Ce que signifie une désindustrialisation de l’Allemagne pour l’Europe

Outre la Table ronde européenne de l’industrie, bien d’autres avertissements circulent sur le danger d’une « désindustrialisation » de la plus grande économie de l’Union européenne. Le quotidien allemand Handelsblatt du 24 octobre évoque la crainte que des difficultés affectant une seule branche puissent paralyser la production de secteurs industriels entiers, en prenant l’exemple des galvaniseurs à chaud. Une enquête récente montre « tout le drame de la crise énergétique : les contrats de gaz de près d’un tiers des entreprises qui imperméabilisent l’acier dans des bains de zinc arrivent à expiration à la fin de l’année. Pour 50 %, les contrats arriveront à échéance l’année prochaine. 40 % des entreprises s’attendent à un quintuplement du prix du gaz, 50 % à un triplement ou un quadruplement. Les autres craignent même une multiplication par dix. La situation est similaire pour les contrats d’électricité. » 

Statista, le principal portail de statistiques en ligne outre-Rhin, a noté le 19 octobre que « le danger de la soi-disant désindustrialisation de l’Allemagne est actuellement discuté. Dans certains secteurs de l’économie allemande, la production est menacée par la hausse rapide des prix du gaz et de l’électricité. Compte tenu de la nouvelle série d’augmentations de prix attendue au début de l’année prochaine, les entreprises et leurs associations professionnelles craignent que la production en Allemagne devienne définitivement non rentable. »

Le dilemme n’est pas seulement allemand. Parmi les grands pays européens, c’est l’Allemagne qui a la part la plus élevée de secteurs productifs, avec 26,6 % de l’économie totale, suivie par l’Italie avec 22,6 % et de la France avec 16,8 %. En raison de l’étroite interconnexion entre industries, les exportations et importations allemandes représentent 27 % des échanges entre Européens.
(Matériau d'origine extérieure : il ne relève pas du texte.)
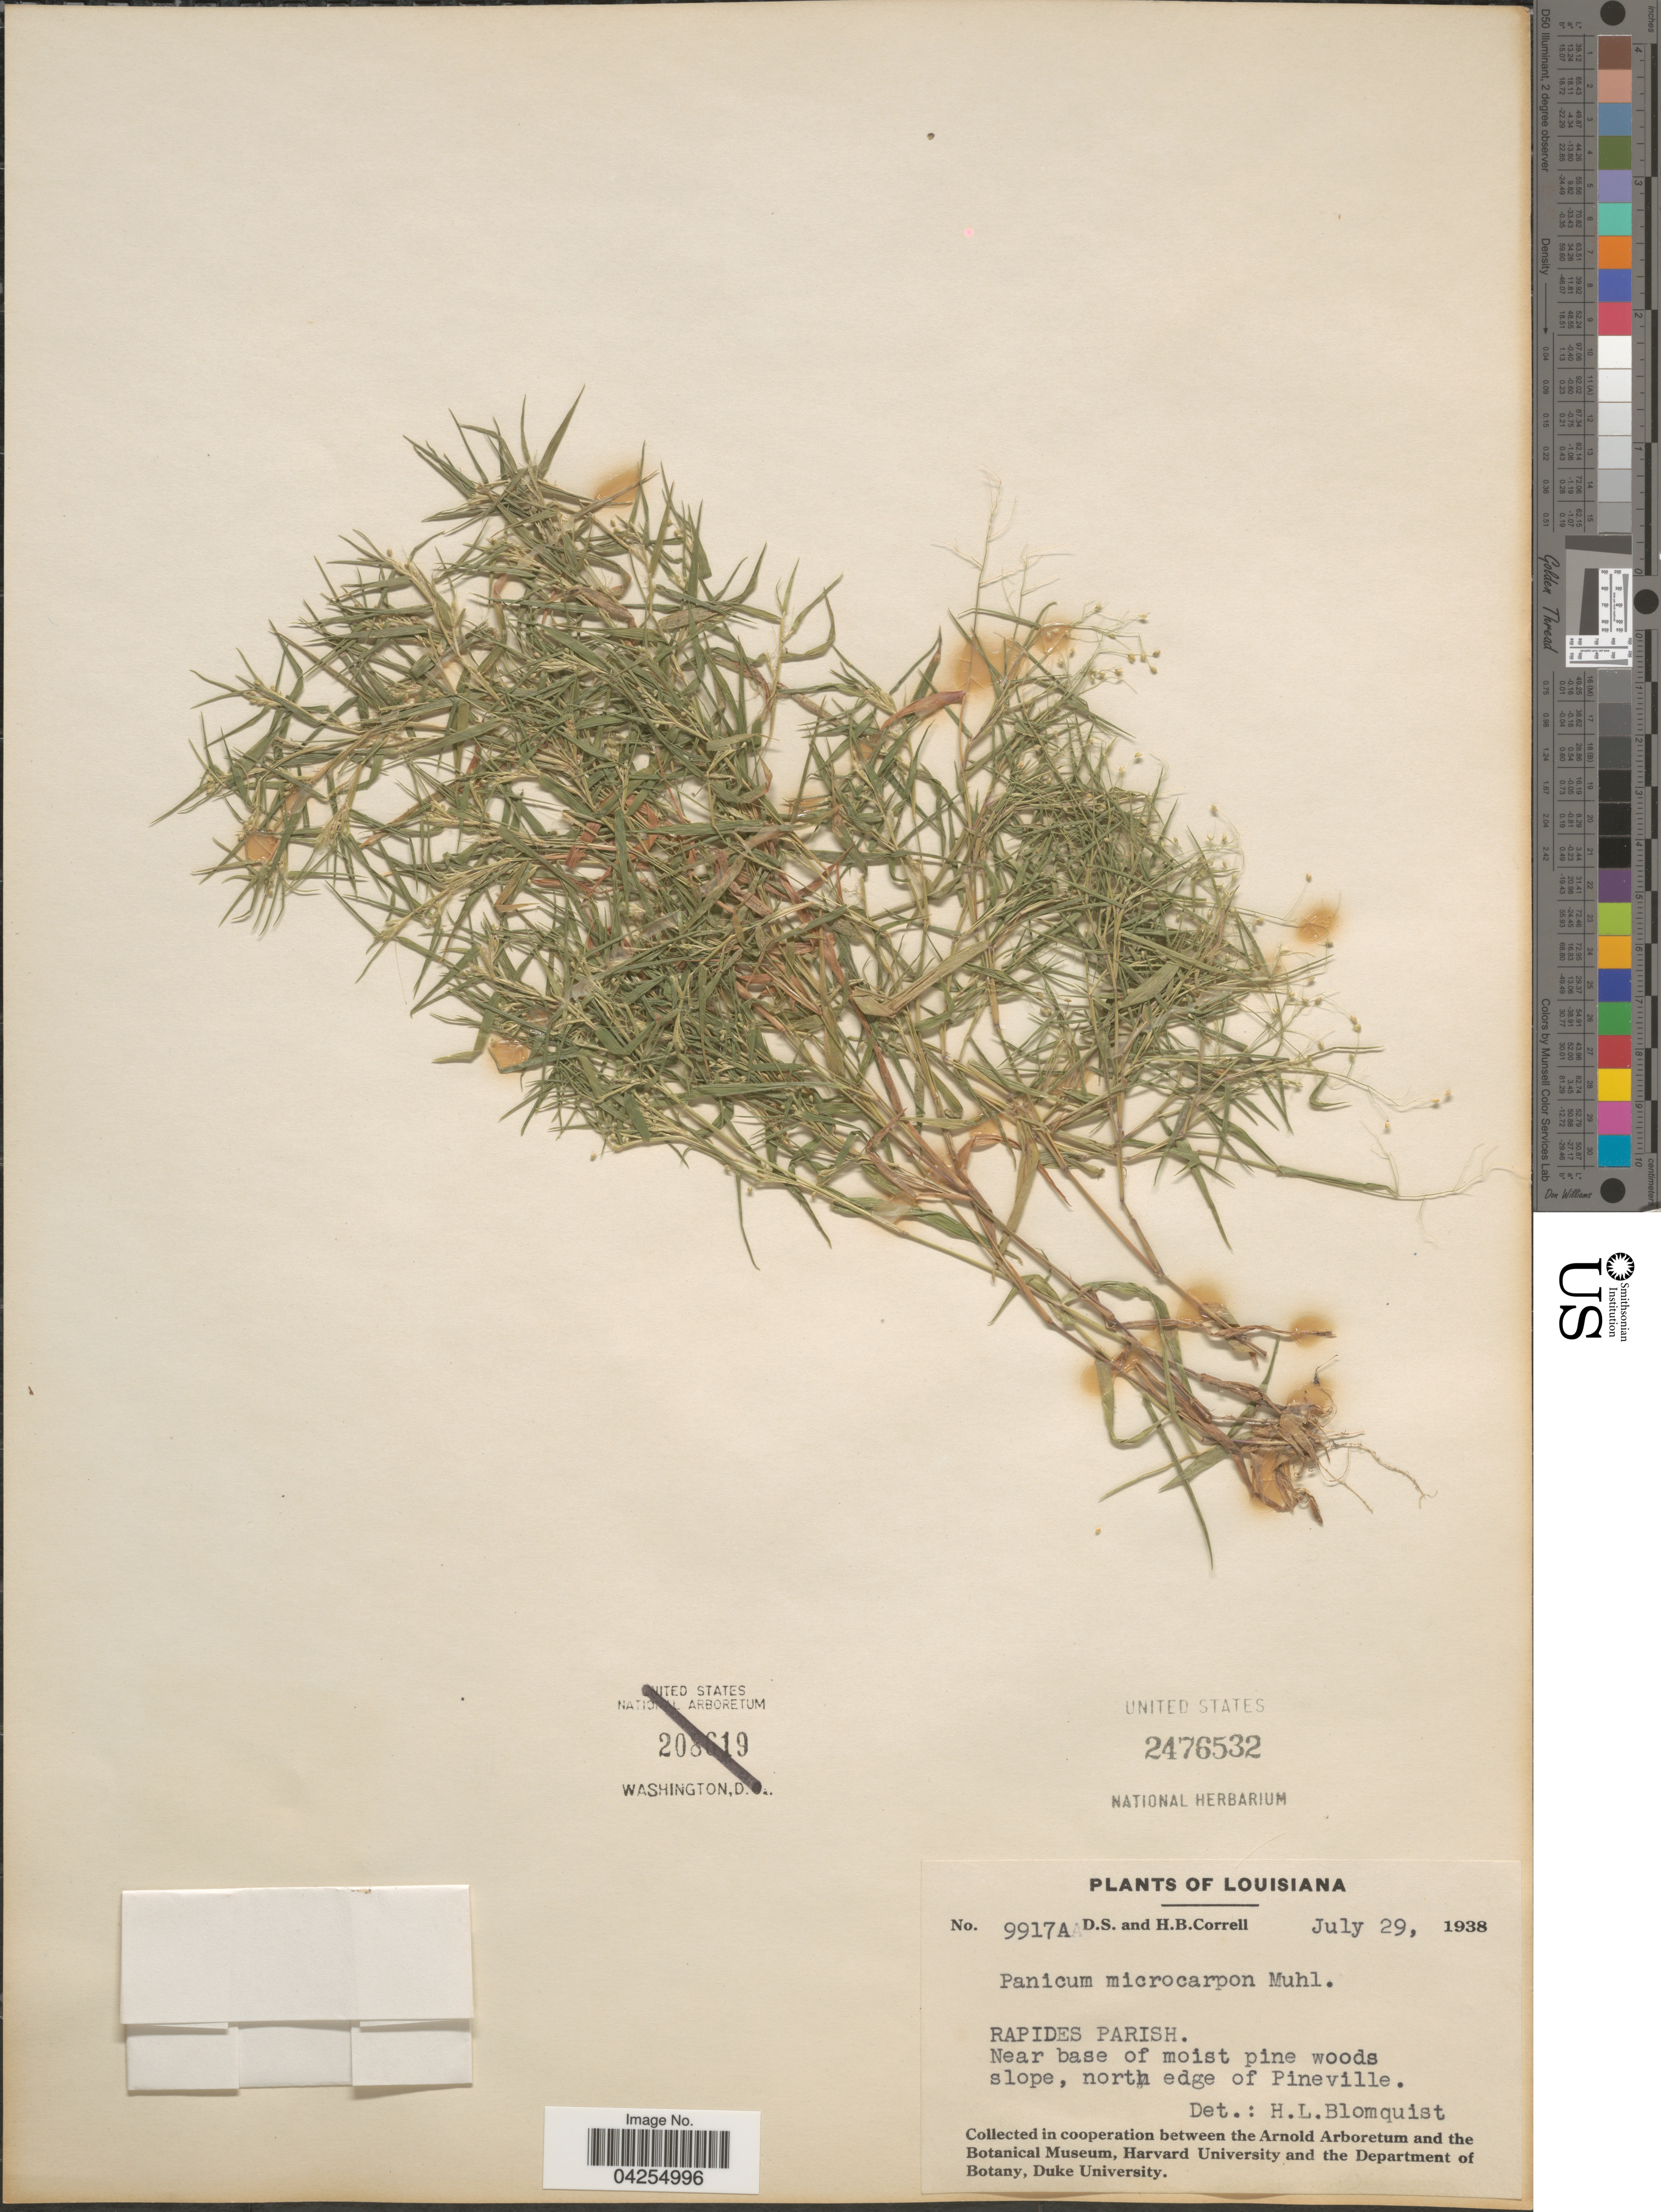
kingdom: Plantae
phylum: Tracheophyta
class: Liliopsida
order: Poales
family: Poaceae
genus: Dichanthelium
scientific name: Dichanthelium dichotomum var. dichotomum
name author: (L.) Gould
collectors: D. S. Correll & H. Correll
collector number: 9917A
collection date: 1938-07-29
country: United States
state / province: Louisiana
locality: Rapides Parish. Near base of moist pine woods slope, north edge of Pineville.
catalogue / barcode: US 2476532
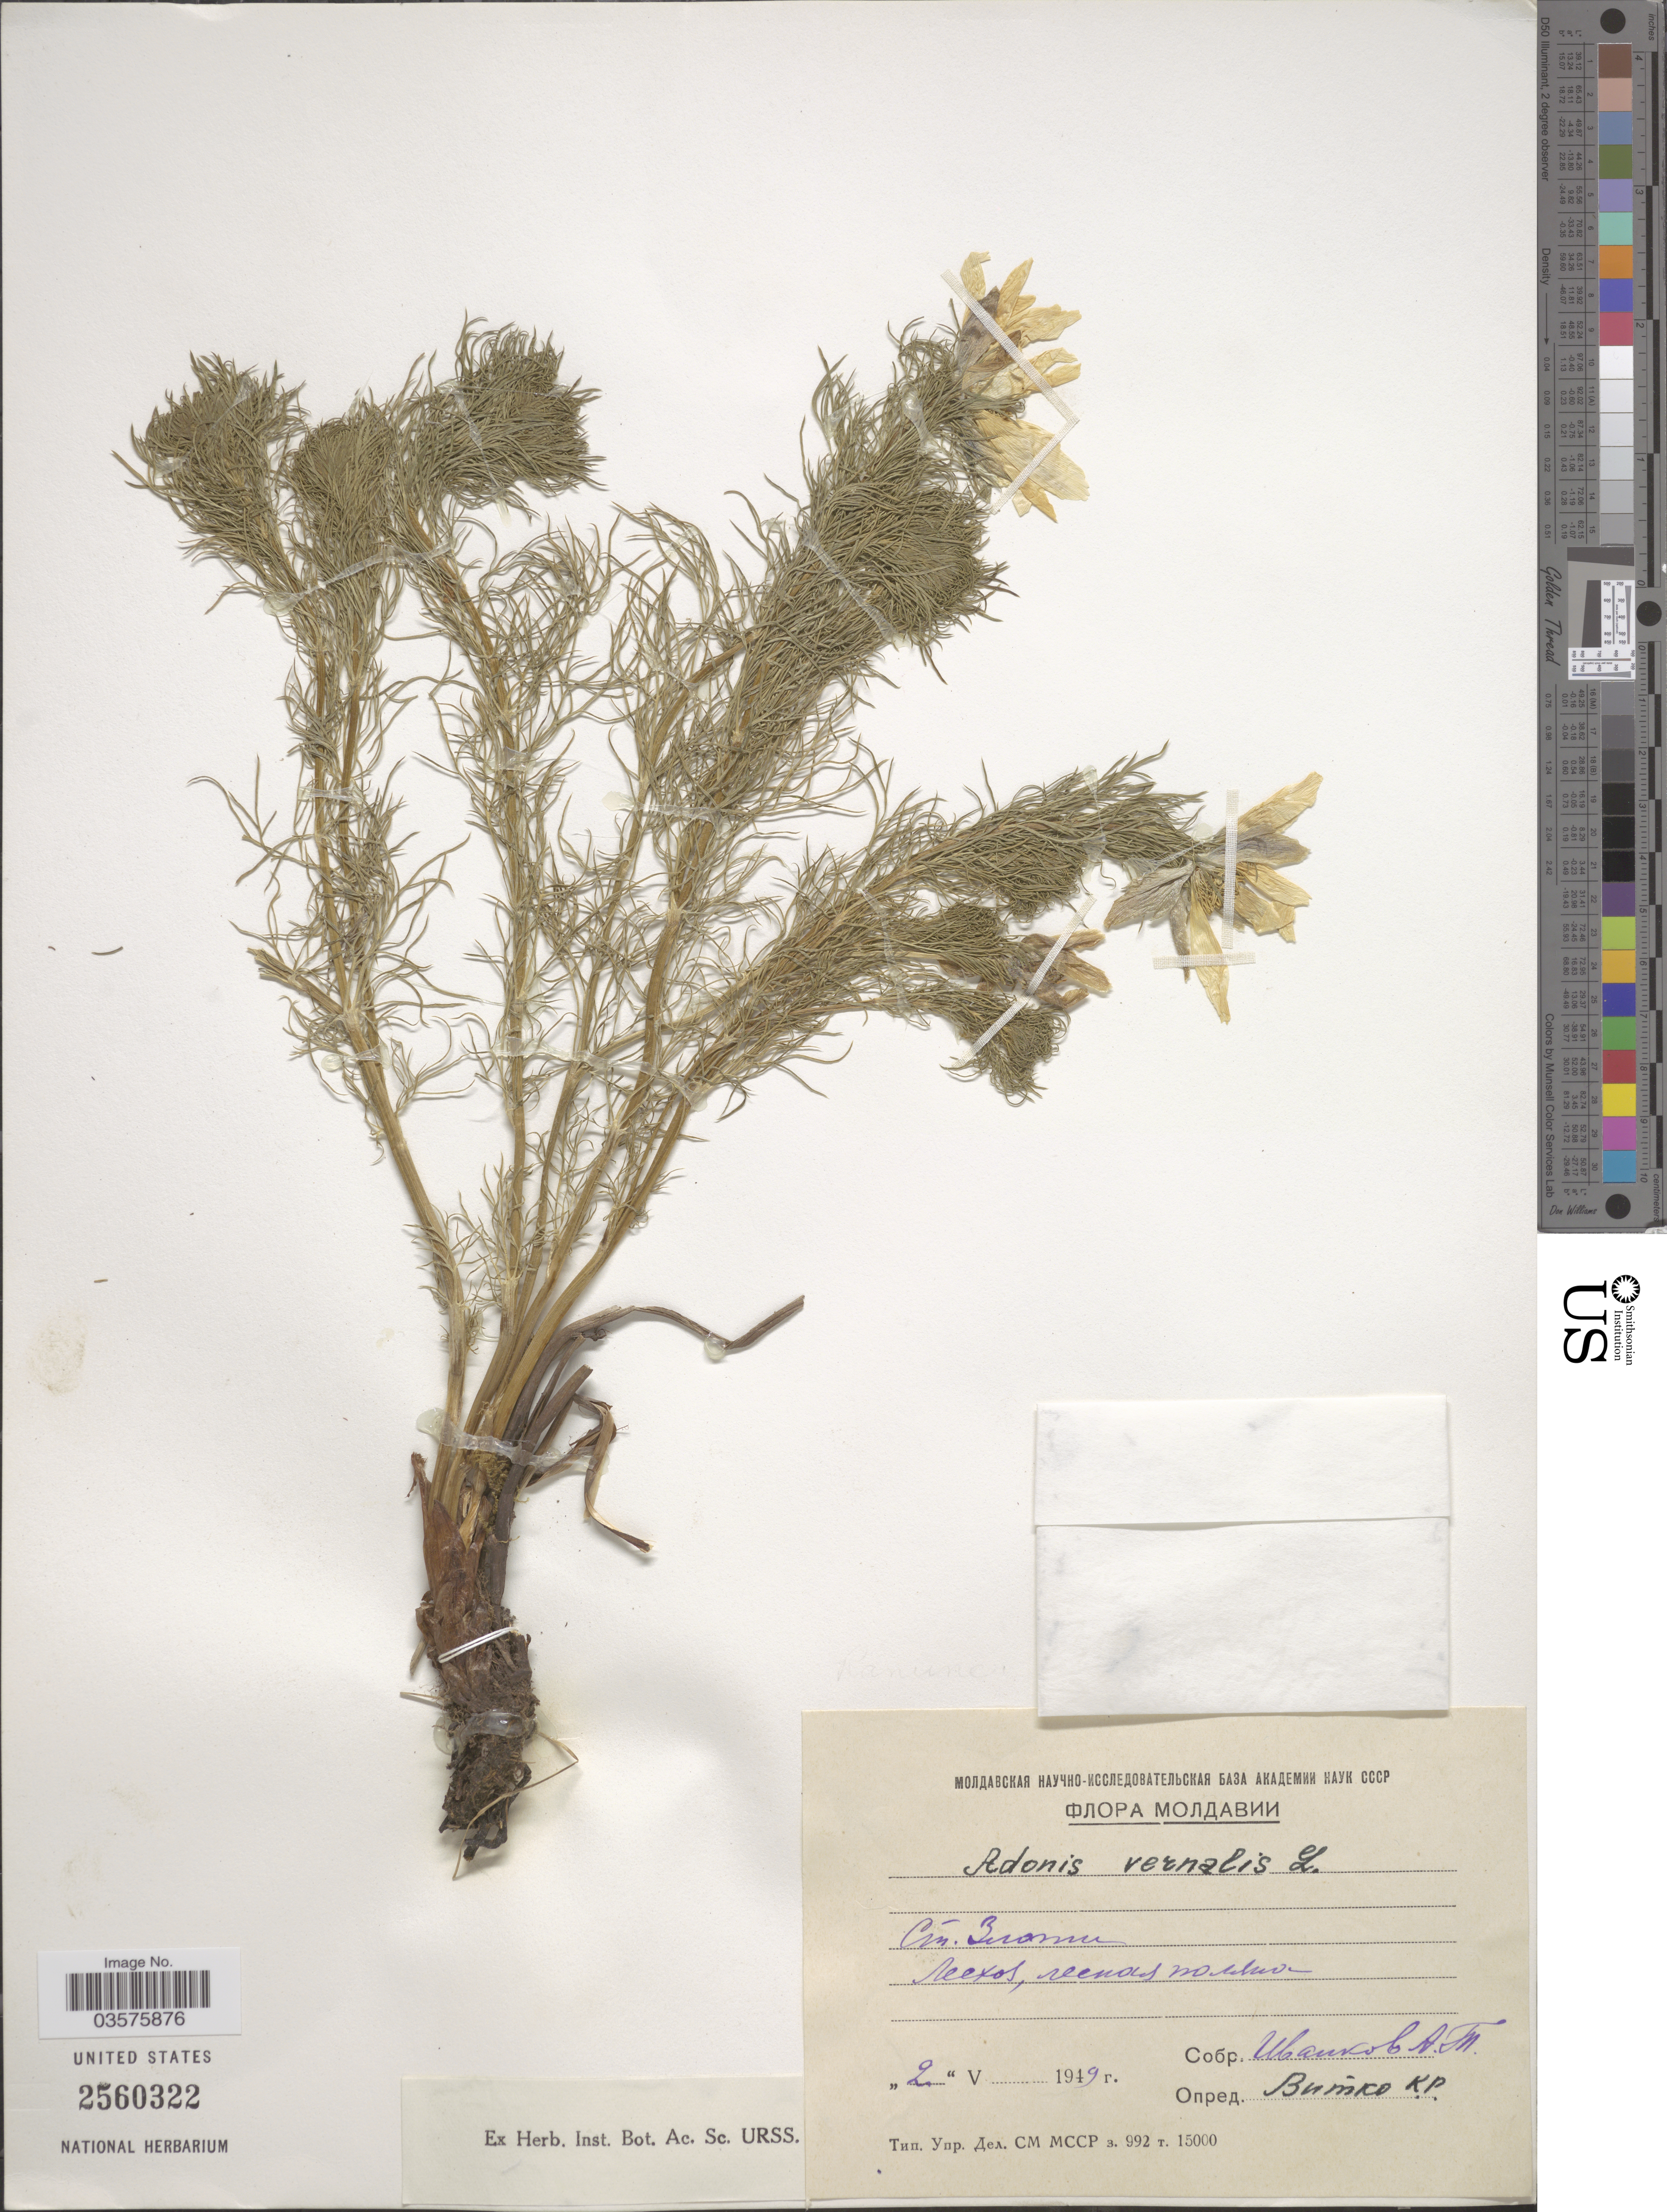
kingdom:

Par conséquent, toute baisse significative de sa production serait catastrophique pour de nombreuses autres entreprises industrielles.

En cause, l’illusoire « agenda vert » basé sur les énergies renouvelables, qui avait considérablement affaibli l’industrie allemande bien avant le conflit en Ukraine. En outre, depuis l’arrivée au pouvoir de l’actuelle coalition tripartite (SPD, Verts, FDP) à Berlin il y a environ un an, les associations d’entreprises se plaignent de l’absence d’experts compétents au sein du ministère de l’Economie dirigé par Robert Habeck, des Verts. Elles ont des ONG comme interlocuteurs, mais personne qui comprenne les réalités d’une nation industrielle comme l’Allemagne.

Cela explique la conduite chaotique du gouvernement, qui tient dur comme fer au programme « vert », tout en faisant des concessions mineures sur certains aspects de l’approvisionnement énergétique : poursuite de l’exploitation de quelques centrales au charbon pour plusieurs mois ; report de l’arrêt des trois centrales nucléaires restantes, qui serviront de « réserve d’urgence » jusqu’en avril 2023 ; achats effrénés de GNL sur le marché mondial à des prix scandaleux pour remplacer le gaz abordable en provenance de Russie. Ce qui exaspère particulièrement les entreprises et la population, c’est que le plafonnement du prix du gaz n’entrera pas en vigueur avant mars 2023, soit après les deux mois d’hiver critiques de janvier et février.